» **YOUR GOAL**:
Write out the source text of each item below character for character, without the pictures.

» **THE DATA**:
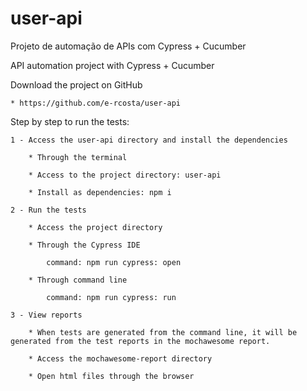 # user-api
Projeto de automação de APIs com Cypress + Cucumber

API automation project with Cypress + Cucumber

Download the project on GitHub

	* https://github.com/e-rcosta/user-api

Step by step to run the tests:

	1 - Access the user-api directory and install the dependencies

		* Through the terminal

		* Access to the project directory: user-api

		* Install as dependencies: npm i

	2 - Run the tests

		* Access the project directory

		* Through the Cypress IDE
			
			command: npm run cypress: open

		* Through command line
			
			command: npm run cypress: run

	3 - View reports

		* When tests are generated from the command line, it will be generated from the test reports in the mochawesome report.

		* Access the mochawesome-report directory

		* Open html files through the browser
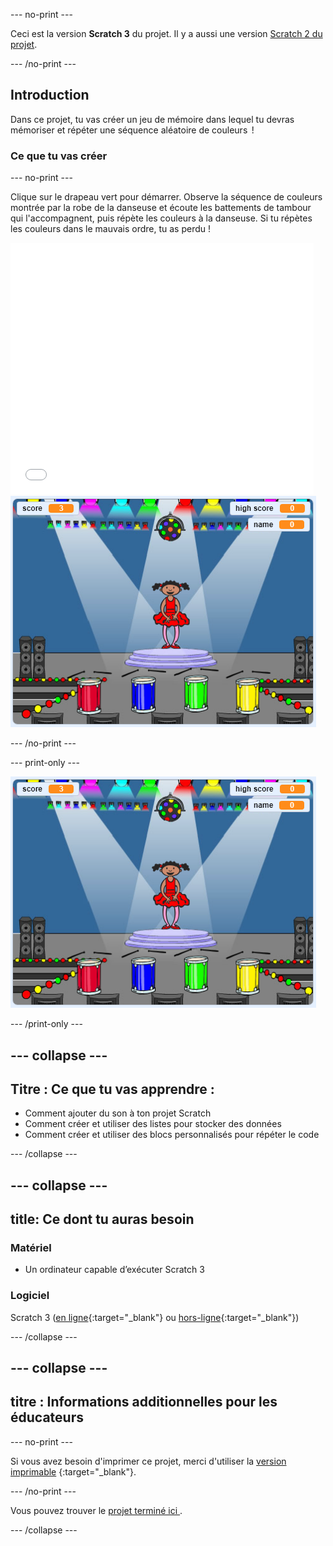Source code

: \--- no-print \---

Ceci est la version **Scratch 3** du projet. Il y a aussi une version [Scratch 2 du projet](https://projects.raspberrypi.org/en/projects/memory-scratch2).

\--- /no-print \---

## Introduction

Dans ce projet, tu vas créer un jeu de mémoire dans lequel tu devras mémoriser et répéter une séquence aléatoire de couleurs  !

### Ce que tu vas créer

\--- no-print \---

Clique sur le drapeau vert pour démarrer. Observe la séquence de couleurs montrée par la robe de la danseuse et écoute les battements de tambour qui l'accompagnent, puis répète les couleurs à la danseuse. Si tu répètes les couleurs dans le mauvais ordre, tu as perdu !

<div class="scratch-preview">
  <iframe allowtransparency="true" width="485" height="402" src="//scratch.mit.edu/projects/embed/284452634/?autostart=false" frameborder="0" allowfullscreen scrolling="no" mark="crwd-mark"></iframe> <img src="images/screenshot.png" />
</div>

\--- /no-print \---

\--- print-only \---

![capture d'écran du jeu terminé](images/screenshot.png)

\--- /print-only \---

## \--- collapse \---

## Titre : Ce que tu vas apprendre :

+ Comment ajouter du son à ton projet Scratch
+ Comment créer et utiliser des listes pour stocker des données
+ Comment créer et utiliser des blocs personnalisés pour répéter le code

\--- /collapse \---

## \--- collapse \---

## title: Ce dont tu auras besoin

### Matériel

+ Un ordinateur capable d’exécuter Scratch 3

### Logiciel

Scratch 3 ([en ligne](https://rpf.io/scratchon){:target="_blank"} ou [hors-ligne](https://rpf.io/scratchoff){:target="_blank"})

\--- /collapse \---

## \--- collapse \---

## titre : Informations additionnelles pour les éducateurs

\--- no-print \---

Si vous avez besoin d'imprimer ce projet, merci d'utiliser la [version imprimable](https://projects.raspberrypi.org/en/projects/memory/print) {:target="_blank"}.

\--- /no-print \---

Vous pouvez trouver le [ projet terminé ici ](http://rpf.io/p/en/memory-get) .

\--- /collapse \---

» **OUTPUT FOR THIS EXERCISE**:
 # user-api
Projeto de automação de APIs com Cypress + Cucumber

API automation project with Cypress + Cucumber

Download the project on GitHub

	* https://github.com/e-rcosta/user-api

Step by step to run the tests:

	1 - Access the user-api directory and install the dependencies

		* Through the terminal

		* Access to the project directory: user-api

		* Install as dependencies: npm i

	2 - Run the tests

		* Access the project directory

		* Through the Cypress IDE
			
			command: npm run cypress: open

		* Through command line
			
			command: npm run cypress: run

	3 - View reports

		* When tests are generated from the command line, it will be generated from the test reports in the mochawesome report.

		* Access the mochawesome-report directory

		* Open html files through the browser
Source code

: \--- no-print \---

Ceci est la version **Scratch 3** du projet. Il y a aussi une version [Scratch 2 du projet](https://projects.raspberrypi.org/en/projects/memory-scratch2).

\--- /no-print \---

## Introduction

Dans ce projet, tu vas créer un jeu de mémoire dans lequel tu devras mémoriser et répéter une séquence aléatoire de couleurs  !

### Ce que tu vas créer

\--- no-print \---

Clique sur le drapeau vert pour démarrer. Observe la séquence de couleurs montrée par la robe de la danseuse et écoute les battements de tambour qui l'accompagnent, puis répète les couleurs à la danseuse. Si tu répètes les couleurs dans le mauvais ordre, tu as perdu !

<div class="scratch-preview">
  <iframe allowtransparency="true" width="485" height="402" src="//scratch.mit.edu/projects/embed/284452634/?autostart=false" frameborder="0" allowfullscreen scrolling="no" mark="crwd-mark"></iframe> <img src="images/screenshot.png" />
</div>

\--- /no-print \---

\--- print-only \---

![capture d'écran du jeu terminé](images/screenshot.png)

\--- /print-only \---

## \--- collapse \---

## Titre : Ce que tu vas apprendre :

+ Comment ajouter du son à ton projet Scratch
+ Comment créer et utiliser des listes pour stocker des données
+ Comment créer et utiliser des blocs personnalisés pour répéter le code

\--- /collapse \---

## \--- collapse \---

## title: Ce dont tu auras besoin

### Matériel

+ Un ordinateur capable d’exécuter Scratch 3

### Logiciel

Scratch 3 ([en ligne](https://rpf.io/scratchon){:target="_blank"} ou [hors-ligne](https://rpf.io/scratchoff){:target="_blank"})

\--- /collapse \---

## \--- collapse \---

## titre : Informations additionnelles pour les éducateurs

\--- no-print \---

Si vous avez besoin d'imprimer ce projet, merci d'utiliser la [version imprimable](https://projects.raspberrypi.org/en/projects/memory/print) {:target="_blank"}.

\--- /no-print \---

Vous pouvez trouver le [ projet terminé ici ](http://rpf.io/p/en/memory-get) .

\--- /collapse \---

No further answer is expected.